WHEN the TV adaptation of Tinker Tailor Soldier Spy appeared in 1979 it was judged unsurpassable in its field. Alec Guinness as George Smiley? Only a fool would try to match that.

Then came the 2011 film with Gary Oldman, and spy tale traditionalists wobbled. Ditto BBC1’s The Night Manager five years later, with Tom Hiddleston’s BTM as its USP. I hear good things about Slow Horses (Disney+), which I’m saving till the sad day I finish the novels.

In short, the competition in spy dramas is intense. Given this, ITVX, the new streaming service that replaces ITV Hub, was taking a chance having A Spy Among Friends as its curtain raiser. From a minute in, however, it was clear everything was going to be all right on the opening night.

Set in the world of posh chaps who swear in a devilishly attractive fashion, A Spy Among Friends starred Damian Lewis as Nicholas Elliott, sent to Beirut to sort out the problem of his old pal and fellow MI6 agent Kim Philby (Guy Pearce). When Philby defected to Russia there were questions to be answered back in London, and MI5’s Lily Thomas (Anna Maxwell Martin) was the steely Durham rose doing the asking.

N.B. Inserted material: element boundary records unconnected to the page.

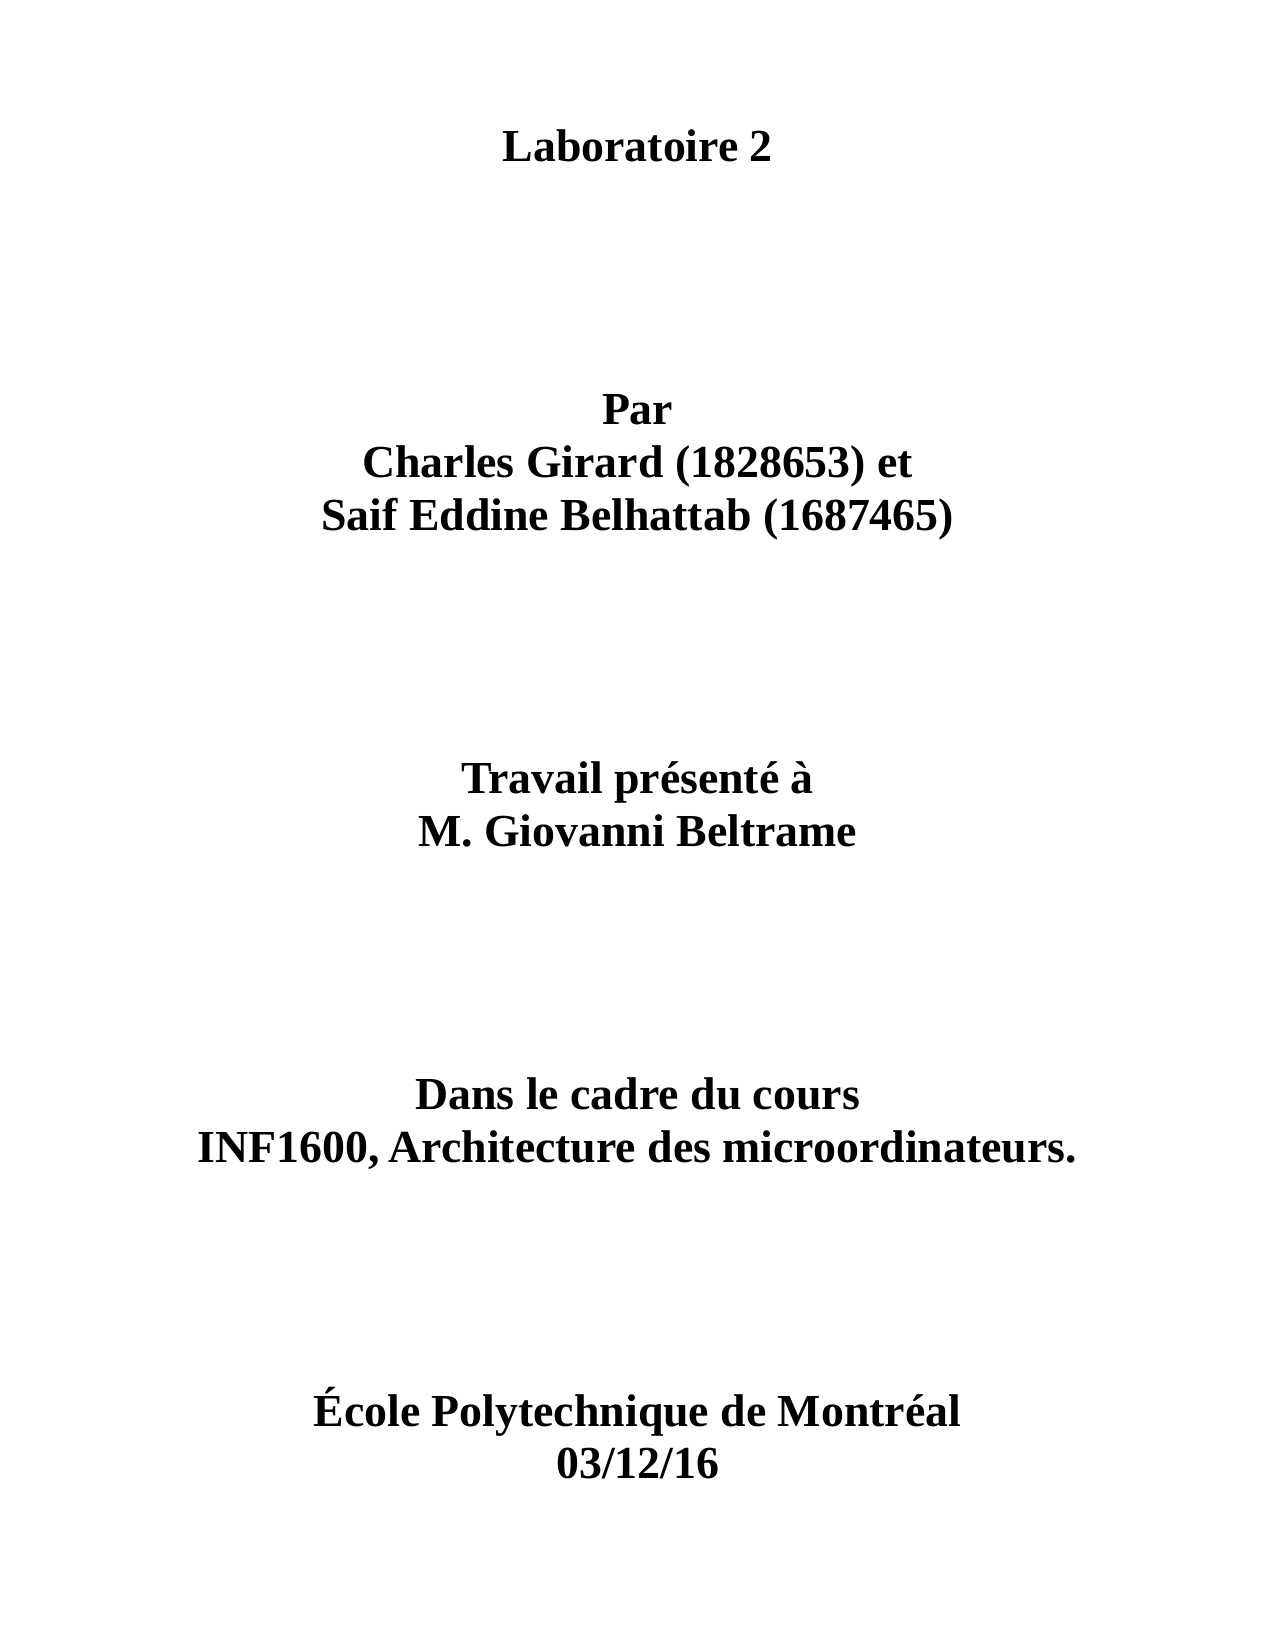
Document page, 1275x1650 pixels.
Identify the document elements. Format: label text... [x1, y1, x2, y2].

text Saif Eddine Belhattab (1687465) [118, 487, 1157, 540]
text Travail présenté à [118, 751, 1157, 803]
text École Polytechnique de Montréal [118, 1383, 1157, 1436]
text Charles Girard (1828653) et [118, 434, 1157, 487]
text Par [118, 382, 1157, 434]
text Laboratoire 2 [118, 118, 1157, 171]
text 03/12/16 [118, 1436, 1157, 1488]
text INF1600, Architecture des microordinateurs. [118, 1119, 1157, 1172]
text Dans le cadre du cours [118, 1067, 1157, 1119]
text M. Giovanni Beltrame [118, 803, 1157, 856]
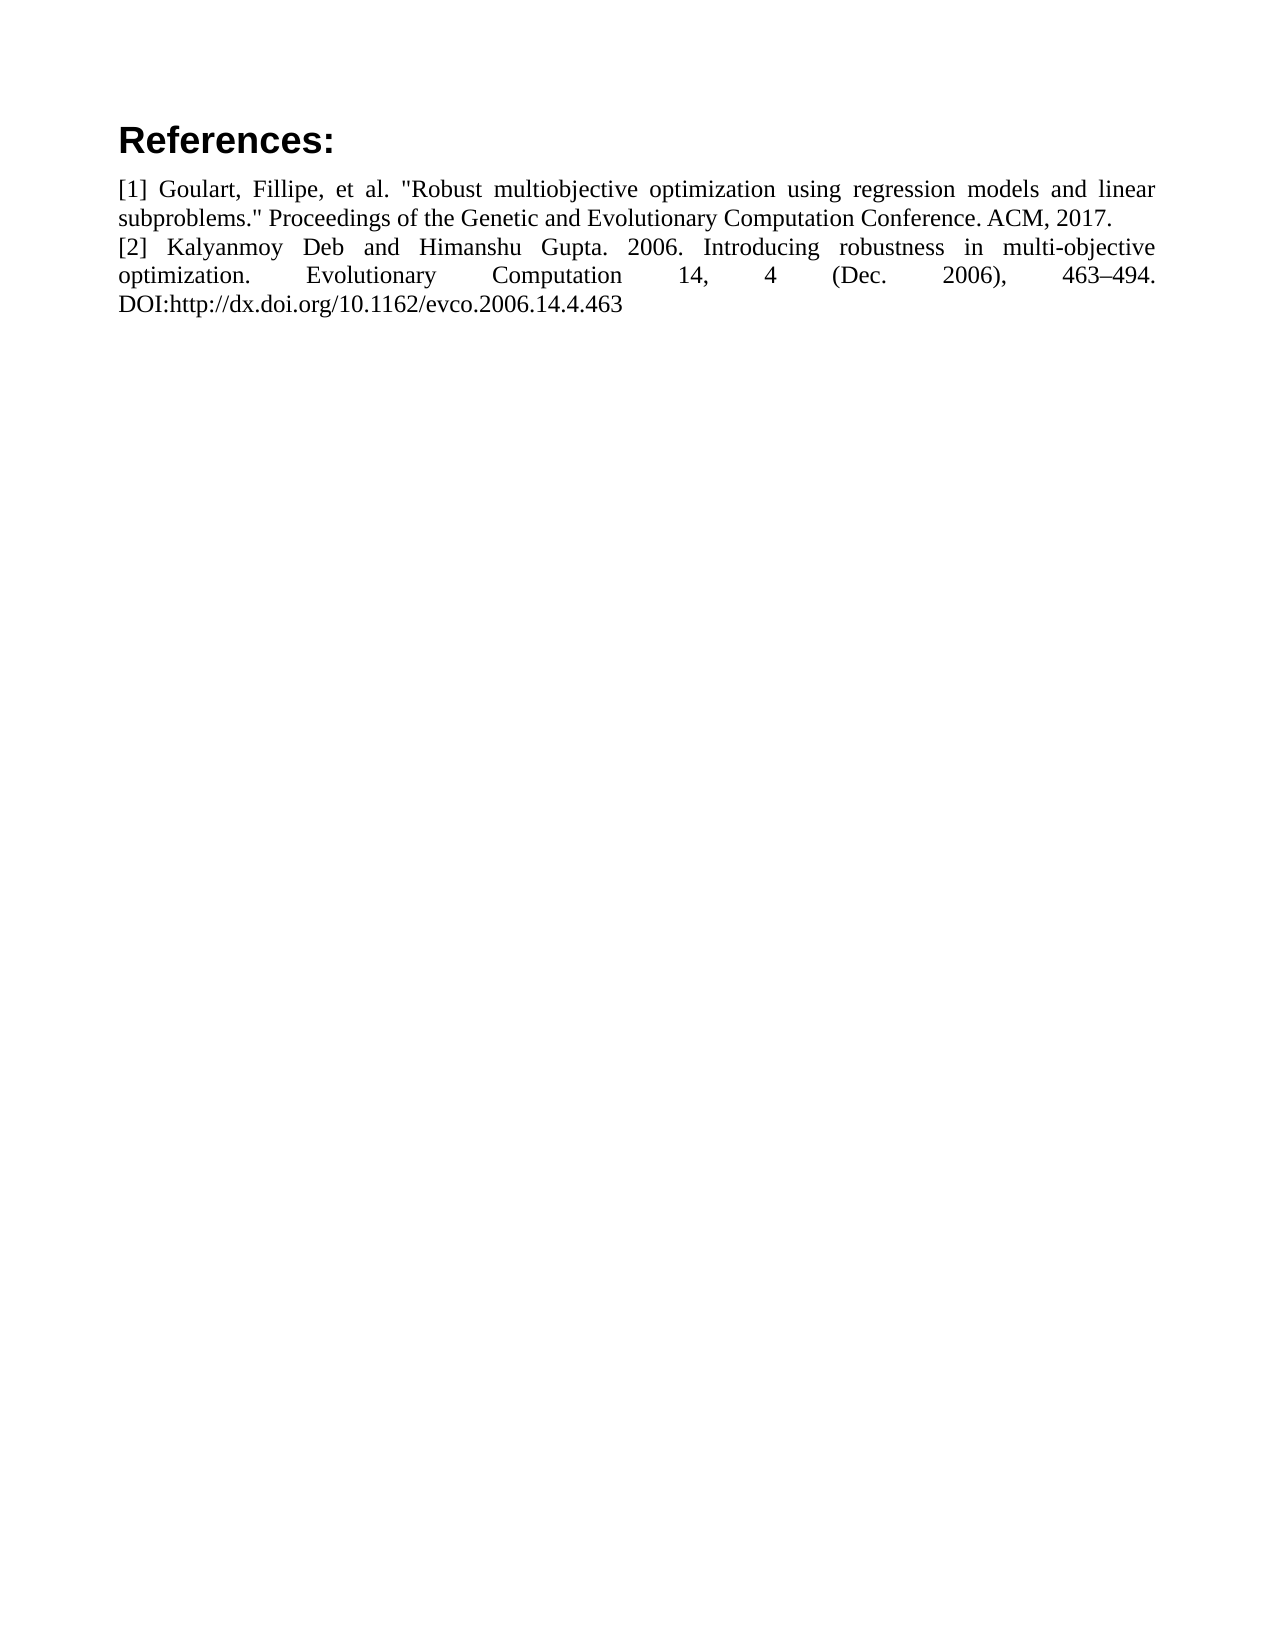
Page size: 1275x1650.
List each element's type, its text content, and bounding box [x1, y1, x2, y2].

The cast was superb and the script by Alexander Cary (Homeland) from the book by Ben Macintyre, top drawer. “I’m not a traitor,” said an affronted Philby to his Russian handler. “I’ve been loyal to Marxism and to the Soviet Union my entire adult life.” It was the movie quality production, though, that lingered longest. From post-war Beirut to grim old London, you could almost smell the money spent.

I cannot have been alone in approaching My Dead Body (Channel 4, Monday) with trepidation. The body in question was that of Toni Crews, who died of cancer at age 30. Toni was a daughter, a mother, a sister, a friend – and the first person in the UK to agree to a public dissection, in her case before 1000 medical students, and now viewers.

It was essential to her dignity, and the film’s standing, that her life was as much in focus as her death, and so it turned out. Toni’s voice was recreated with AI and her words taken from her diary and social media posts.

In charge of the dissection was Professor Claire Smith, head of anatomy at Brighton and Sussex Medical School. The sights and sounds of the procedure were at times hard to bear, but the tone set by Smith and her team throughout was respectful and caring.

As Tori had intended, the donation of her body to science will help millions worldwide gain a better understanding of the disease. This was history-making television, but first and last it was the story of a truly admirable young woman.

Agatha Christie: Lucy Worsley on the Mystery Queen (BBC2, Friday) arrived at its third and final part (all available on iPlayer). While the story of Christie’s later life, dealing with fame and finding happiness, was as moreish as the rest, the high point of the series remains the second part, dealing with the novelist’s disappearance. Worsley’s theory, that it was adversity that made Christie a great writer, was hardly novel but it was delivered with the historian’s trademark perceptiveness. The scene at Christie’s graveside was Worsley at her heart on sleeve best. It might seem sometimes as though she is on the telly more often than the average weather presenter, but I’ve yet to see her deliver a duff film, so carry on dear.

If you thought the bickering estate agents in Selling Sunset (Netflix) were breathtakingly shallow, wait till you meet the city’s primo celebrity hair stylists in Blowing LA (Channel 5, Thursday, full series available to stream on Paramount+).

Glossing quickly over the title, this was the reality TV take on Ted Gibson, self-dubbed most famous hairdresser in the world (never heard of him), Kim Vo, “the best blonder in the business”, their partners, staff, and clients.

There were no cheap and cheery salons here called Curl Up and Dye or A Trim Up North (Coronation Street). This was Hollywood, a world in which you can pay $2,400 (plus tip) for a haircut, where stylists are “hair therapists”, receptionists are “client co-ordinators”, and everyone loves each other – until they fall out in spectacular fashion.

It is fall of the Roman empire stuff, but there’s fun to be had now that the introductions have been made and everyone can get on with being annoyed at each other for the most trivial of reasons. Don’t worry if you can feel your brain cells dying while you watch. Like hair, they grow back. Don’t they?